» SELECTED EXCERPT

---*---

As for unwanted flow, why is it written in stone that P-3 continues to run? Why not disable it, if it is of concern?
Still, if no zones are calling I think the flow checks would hold, especially if P-3 has a low head.
If P-1 is off-line, I do not see much if any migration to the buffer tank via P-3 (P-2 being so close-coupled and all).
If the DHW calls for the times you can predict, will that be a problem? A short spike that may not show for a while at the slab level and can be mitigated by PID if you are measuring the slab temperature.
What about... another buffer tank or the same one, off-line and in parallel, that will "store" any DHW overage? Use it as you need it. May complicate it, but thinking a place to put any surge.
Random thoughts.
Brad0 -
Thanks
Brad, I'm still waiting to here from Lochinvar to see if I can disable P3 on a DHW call.
Hey, whatever happened to the magnets pulling out sediment at your Susan's place? Any thing notable?
Regards,
PR0 -
P3
Maybe I'm missing something in your control logic, but why not eliminate P3 and put the buffer tank in series on the P1 loop? I can't think of a time when use of the buffer tank would be detrimental in heating mode. There isnt a lot of heat stored in the buffer tank anyway, particularly at radiant floor reset temperatures.0 -
Andrew
I have done that in the past and typically that is the way I normally pipe buffer tanks. I just thought in this application I would not have to suspend space heating when DHW calls. It would allow a fully charged buffer tank to feed the zone pumps to draw from during the DHW call.
Regards,
PR0 -
Magnets
Hey Paul-
Having too much fun elsewhere to pull the filter but I should soon. I will let you know. You and I are alike that way, I think...
I have drawn off some water from a low point after the filter to test pH (a nice 8.0 thank you very much!) and it was clear enough to be drinking water. No visible turbidity. So things seem to be working.
Cheers!
Brad0 -
ideas
I missed your point in the first post. I seem to do that a lot lately. Actually piping it that way could be a good idea, the more I think about it. You could possibly even use it as a connection point for solar with the use of an indirect water heater as the buffer tank if the customer was inclined to do so in the future.
A 40 gallon buffer tank dropped 20F releases only 6664 btu, so that tank would cool off pretty fast if it was just at reset temperature. If it was a 120g solar storage tank run up to 180F you might have around 80,000 btu stored. The cool part would be that it would be a buffer tank when you needed one and a solar storage tank when you needed one. Just by virtue of the heat content of a buffer tank at radiant floor reset temperature means the mass of the floor probably does more to keep the heating system from falling behind than the buffer tank does.
I think I'm getting off the point. lol
One thing you could do is make the P1 loop the primary loop and the P3 loop a secondary loop as I believe Hot Rod has done in the past. That gives you a little more flexibility in how you use the tank if you did decide to use the primary loop as a gateway for another heat source.0 -
Paul
I like the piping concept - it's one I've never considered, but I think it would work quite well.
How are you sizing the P1 pump? My assumption would be that it is sized to handle the total system flow with all zones calling, and taking the boiler head loss into account? Same with P3, only a lower head would be needed due to the small head loss of the buffer, right?

---*---

» DATASET EXCERPTS
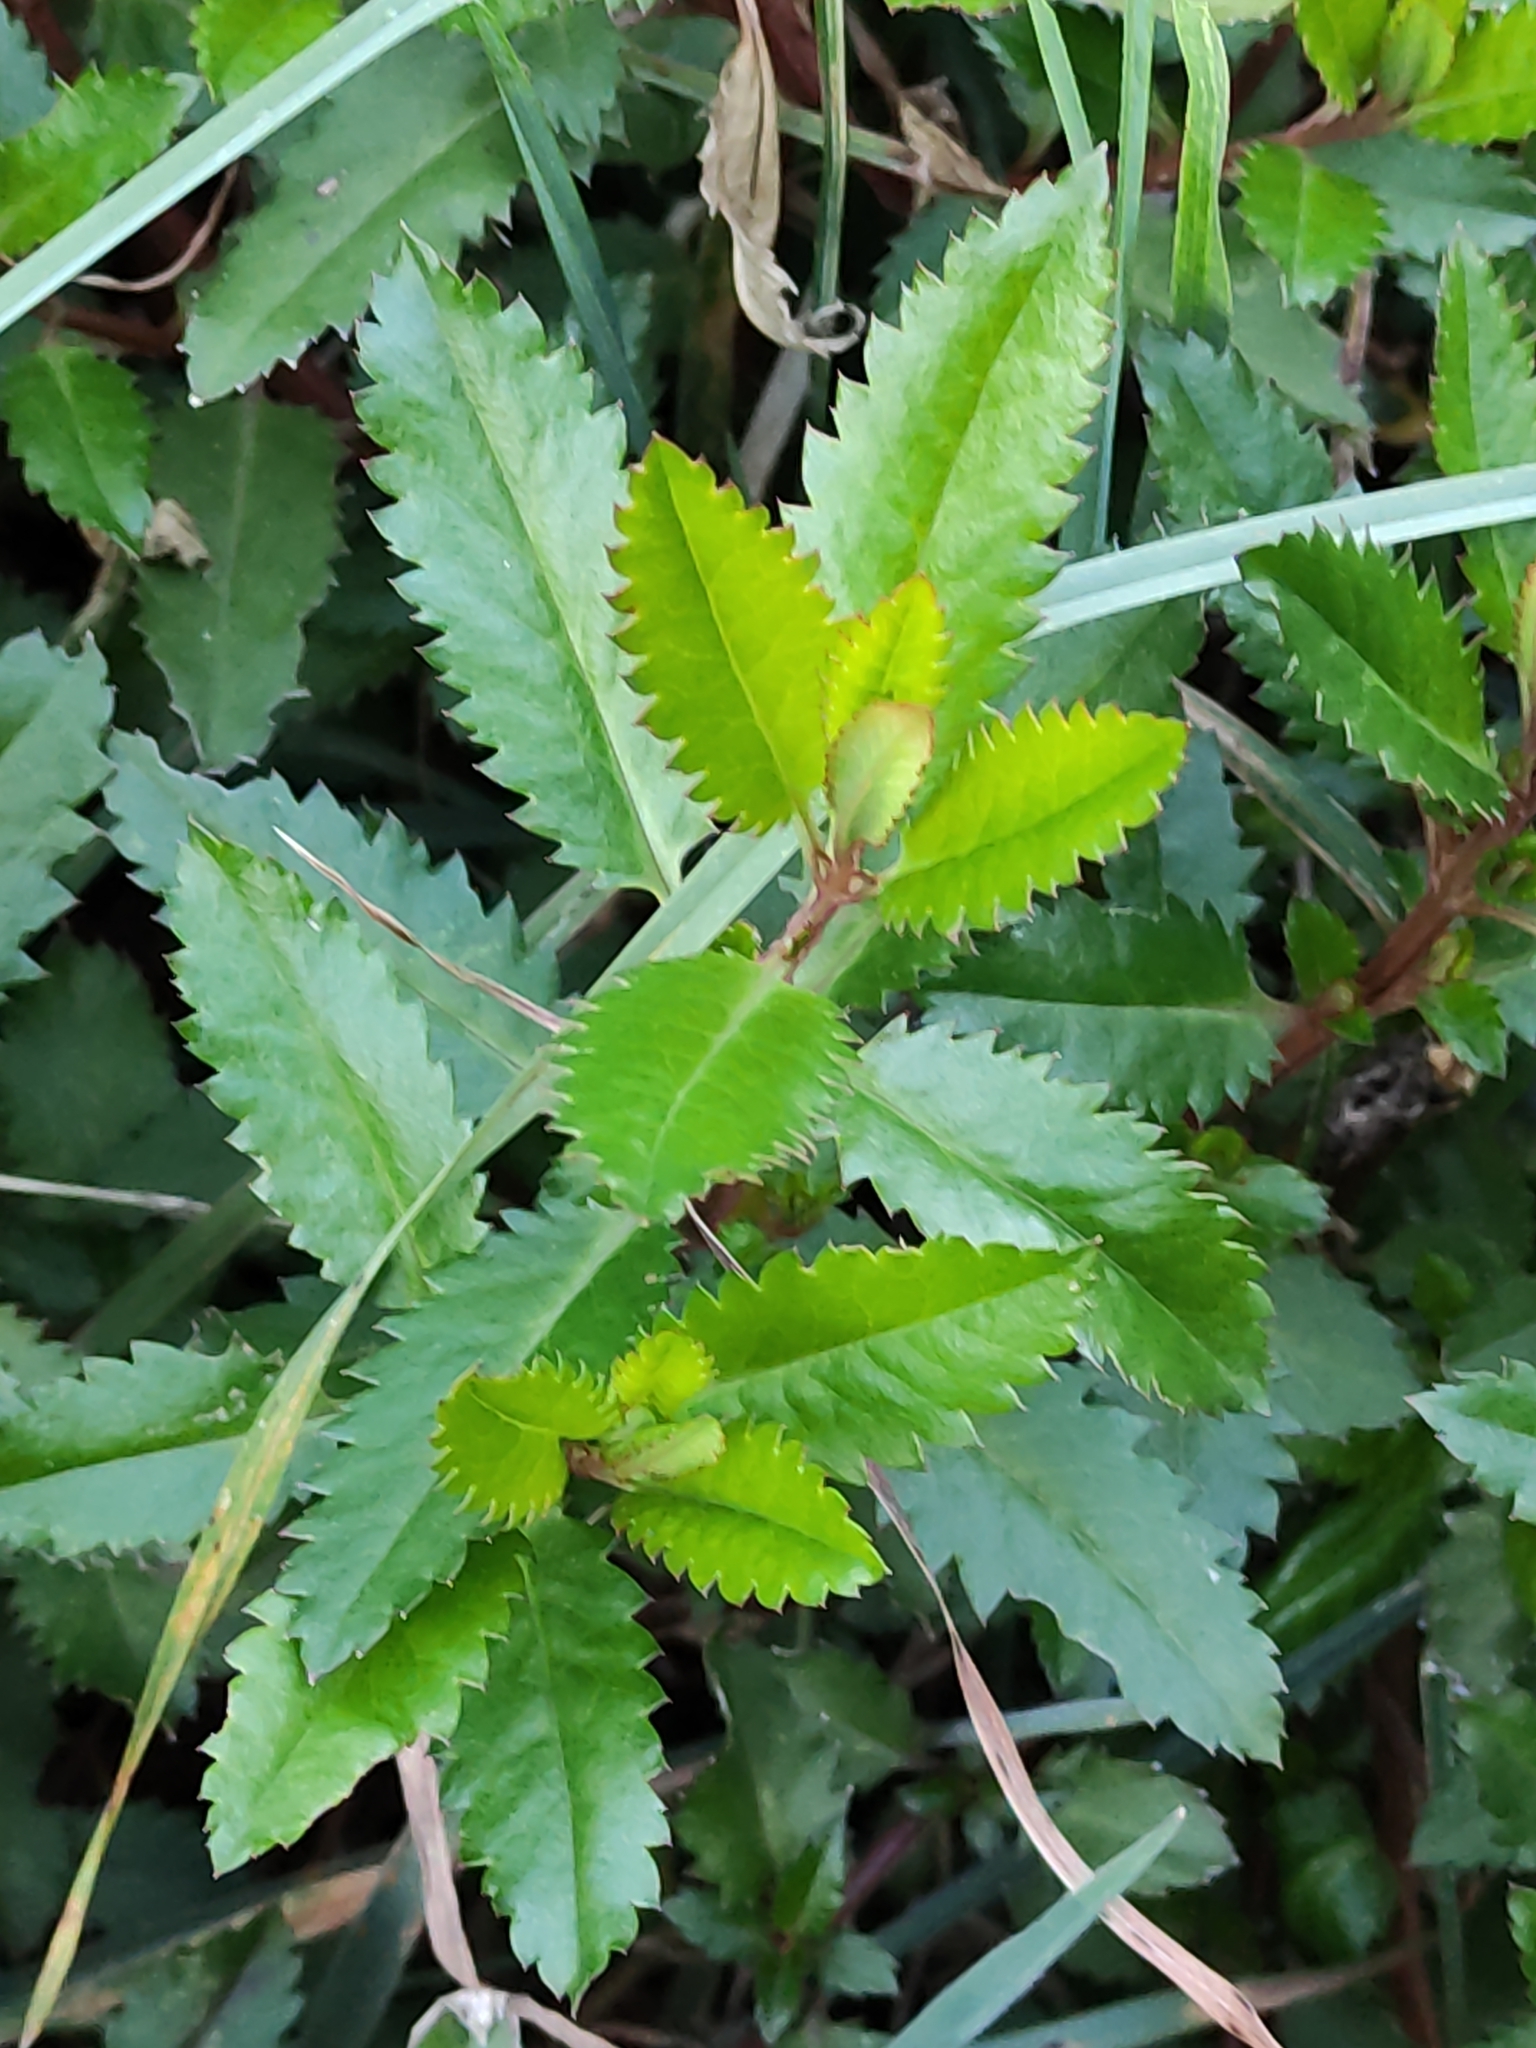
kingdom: Plantae
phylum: Tracheophyta
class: Magnoliopsida
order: Saxifragales
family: Haloragaceae
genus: Haloragis
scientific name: Haloragis erecta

---*---

» EXERCISE DETAILS
Reproduce the part of the buffer tank discussion between "As for unwanted" and "put any surge.", inclusive. The entries have nothing to do with the buffer tank discussion.

» ANSWER TO THE EXERCISE
As for unwanted flow, why is it written in stone that P-3 continues to run? Why not disable it, if it is of concern?
Still, if no zones are calling I think the flow checks would hold, especially if P-3 has a low head.
If P-1 is off-line, I do not see much if any migration to the buffer tank via P-3 (P-2 being so close-coupled and all).
If the DHW calls for the times you can predict, will that be a problem? A short spike that may not show for a while at the slab level and can be mitigated by PID if you are measuring the slab temperature.
What about... another buffer tank or the same one, off-line and in parallel, that will "store" any DHW overage? Use it as you need it. May complicate it, but thinking a place to put any surge.